Transcribe the passage of the text on graph cycles between "By definition, any" and "directed cyclic graph.", inclusive.

Text extract:
..............................
A cycle , in the context of a graph, occurs when some number of vertices are connected to one another in a closed chain of edges. A graph that contains at least one cycle is known as a cyclic graph. Conversely, a graph that contains zero cycles is known as an acyclic graph.
In the previous section, we saw our first instance of a self-loop , a type of backward edge. Self-loops can only ever occur in a directed graph, since a self-loop is a type of directed edge.
Both directed and undirected graphs can have cycles in them, but it’s worth noting that a self-loop can only ever occur in a directed cyclic graph , which is a directed graph that contains at least one cycle in it.
As it turns out, the reason that the depth-first search algorithm is particularly good at detecting cycles is because of the fact that it is efficient at finding backward edges.
By definition, any graph that has a backward edge will contain a cycle. In the graph drawn below, we can see that node e connects back to an ancestor in the path, node a. Because of a backward edge exists in this directed graph, we know that this graph also contains a cycle — it is a directed cyclic graph.
Okay, but how does DFS actually detect cycles, exactly? And why is this algorithm in particular so efficient at determining whether or not a cycle exists within a graph? Well, it all goes back to the recursive nature of the depth-first search algorithm. We’ll recall that DFS uses a stack data structure under the hood. This makes is slightly easier to know whether a backward edge exists in the path as we walk through the graph.
For example, in the example graph from earlier, when we traverse from u to v to y to x, we add each of these elements to the stack of nodes that we’ve visited. We can take one additional step to make it easy to classify edges: we can mark the node u as currently beingProcessed with a simple boolean flag when we start searching down its “deepest” path. Once we flag node u as being the node that we’re searching through, if any node that we add to the stack that references back up to u, we know that we have found a cycle. Indeed, this same logic applies to other internal cycles in the graph, and not just cycles connecting back up to the starting node.
If any node added to the stack has a reference to a node that is already within the stack, we can be sure that we have a cycle in this graph.
But wait — there’s more! Well, okay — there is just one more. The final type of graph that we need to define is a directed graph without cycles.
Most implementations of depth-first search will check to see if any cycles exist, and a large part of that is based on the DFS algorithm checking to see whether or not a graph is a directed acyclic graph , also known as a DAG. A directed acyclic graph is, as its name would suggested, directed, but without any cycles. The golden rule of DAGs is that, if we start at any node in the graph, no sequence of edges will allow us to loop back to the starting node. Thus, by definition, a directed acyclic graph can never contain a self-loop.
..............................
Records taken from a collection:

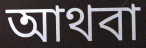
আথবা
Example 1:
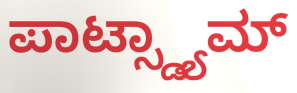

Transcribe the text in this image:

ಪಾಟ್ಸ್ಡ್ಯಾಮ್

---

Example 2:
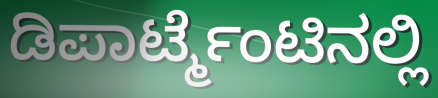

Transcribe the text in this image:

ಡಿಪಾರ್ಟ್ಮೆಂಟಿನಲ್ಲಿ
..............................
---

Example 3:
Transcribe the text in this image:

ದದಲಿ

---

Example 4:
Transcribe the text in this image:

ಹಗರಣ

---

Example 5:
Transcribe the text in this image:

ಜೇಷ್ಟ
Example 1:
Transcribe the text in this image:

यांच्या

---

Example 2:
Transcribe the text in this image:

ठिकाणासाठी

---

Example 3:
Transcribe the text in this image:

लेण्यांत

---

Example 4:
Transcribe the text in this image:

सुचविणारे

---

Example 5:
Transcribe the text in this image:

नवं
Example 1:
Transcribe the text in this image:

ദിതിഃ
..............................
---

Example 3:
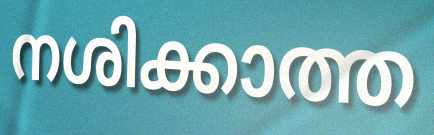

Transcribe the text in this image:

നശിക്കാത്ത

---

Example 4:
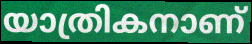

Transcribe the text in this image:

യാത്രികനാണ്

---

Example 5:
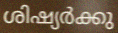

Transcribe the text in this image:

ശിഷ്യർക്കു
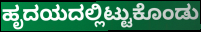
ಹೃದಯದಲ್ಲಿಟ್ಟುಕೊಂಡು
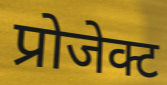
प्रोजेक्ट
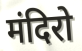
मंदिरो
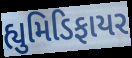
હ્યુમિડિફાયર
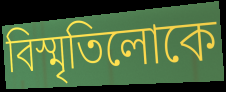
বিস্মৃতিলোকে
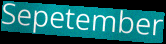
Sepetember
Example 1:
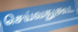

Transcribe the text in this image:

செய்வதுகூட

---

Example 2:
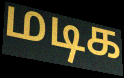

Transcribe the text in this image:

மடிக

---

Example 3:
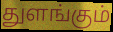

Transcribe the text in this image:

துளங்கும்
..............................
Response for this exercise:
By definition, any graph that has a backward edge will contain a cycle. In the graph drawn below, we can see that node e connects back to an ancestor in the path, node a. Because of a backward edge exists in this directed graph, we know that this graph also contains a cycle — it is a directed cyclic graph.